The success of Our Village was really astonishing—it had entirely caught the public fancy. As proof of this we find in a letter to Sir William Elford, dated February 19, 1825, the statement that “Columbines and children have been named after Mayflower [one of her favourite dogs]; stage coachmen and postboys point out the localities; schoolboys deny the possibility of any woman’s having written the cricket-match without schoolboy help; and such men as Lord Stowell send to me for a key.” In addition to all this proof of popularity it is fairly evident that Campbell, who had originally thought the sketches not dignified enough for the pages of his New Monthly, must have relented somewhat, for in the same year she sent him two articles to the care of Mr. Colburn. This was probably due to the representations of William Harness, to whom, it will be remembered, Miss Mitford addressed herself on the matter.

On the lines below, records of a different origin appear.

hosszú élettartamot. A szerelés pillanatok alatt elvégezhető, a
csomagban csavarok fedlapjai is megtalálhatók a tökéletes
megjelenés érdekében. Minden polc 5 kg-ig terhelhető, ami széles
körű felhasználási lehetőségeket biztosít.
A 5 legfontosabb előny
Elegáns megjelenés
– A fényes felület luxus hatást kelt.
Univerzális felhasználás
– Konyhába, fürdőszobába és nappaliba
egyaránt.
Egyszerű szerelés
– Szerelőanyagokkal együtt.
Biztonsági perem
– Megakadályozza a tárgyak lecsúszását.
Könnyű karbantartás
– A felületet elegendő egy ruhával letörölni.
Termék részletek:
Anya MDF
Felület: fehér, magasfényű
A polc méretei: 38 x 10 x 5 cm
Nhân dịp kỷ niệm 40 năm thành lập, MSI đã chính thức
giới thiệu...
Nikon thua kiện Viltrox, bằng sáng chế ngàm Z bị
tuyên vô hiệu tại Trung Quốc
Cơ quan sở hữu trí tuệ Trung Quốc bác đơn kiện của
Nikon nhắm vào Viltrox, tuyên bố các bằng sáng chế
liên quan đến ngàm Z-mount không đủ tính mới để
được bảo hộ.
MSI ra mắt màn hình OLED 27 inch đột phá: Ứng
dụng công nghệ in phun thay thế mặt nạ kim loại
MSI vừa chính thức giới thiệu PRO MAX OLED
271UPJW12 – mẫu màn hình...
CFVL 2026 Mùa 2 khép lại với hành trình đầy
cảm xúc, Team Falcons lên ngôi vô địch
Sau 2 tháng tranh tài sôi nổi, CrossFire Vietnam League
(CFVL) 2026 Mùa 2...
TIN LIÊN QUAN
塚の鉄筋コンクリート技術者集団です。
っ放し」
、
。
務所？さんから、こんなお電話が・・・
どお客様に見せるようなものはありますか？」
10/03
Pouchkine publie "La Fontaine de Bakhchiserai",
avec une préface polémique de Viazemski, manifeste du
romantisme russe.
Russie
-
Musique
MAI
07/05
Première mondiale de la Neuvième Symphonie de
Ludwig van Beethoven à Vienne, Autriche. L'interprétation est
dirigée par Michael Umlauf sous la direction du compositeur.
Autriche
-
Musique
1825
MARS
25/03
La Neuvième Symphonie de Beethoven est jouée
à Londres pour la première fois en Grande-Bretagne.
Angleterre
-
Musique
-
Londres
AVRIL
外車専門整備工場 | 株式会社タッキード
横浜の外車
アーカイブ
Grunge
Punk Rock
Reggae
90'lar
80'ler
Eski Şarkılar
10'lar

Then, not to be outdone in loyal devotion to his friend, the woman of the hour, Haydon painted her portrait and exhibited it among portraits of other celebrities of the year. It was not a flattering likeness—a reproduction of it is given in these pages—and its reception, although not particularly hostile, was not altogether friendly. Haydon’s enemies—and he had many—sniggered and passed on; Miss Mitford’s friends nearly all commiserated her. “Now to the portrait,” says she in a letter to her friend, Mrs. S. C. Hall. “One friend of mine used to compare it to a cook-maid of sixty, who had washed her dishes and sat down to mend her stockings; another to Sir John Falstaff in the disguise of the old woman of Brentford; and a third to Old Bannister, in Moll Flagon. I have not myself seen it since it was finished, but there must have been something very formidable about it to put such comparisons into people’s heads.” With her usual good-nature she would not suffer Haydon or his work to be maligned, and so was kept well occupied in defending him.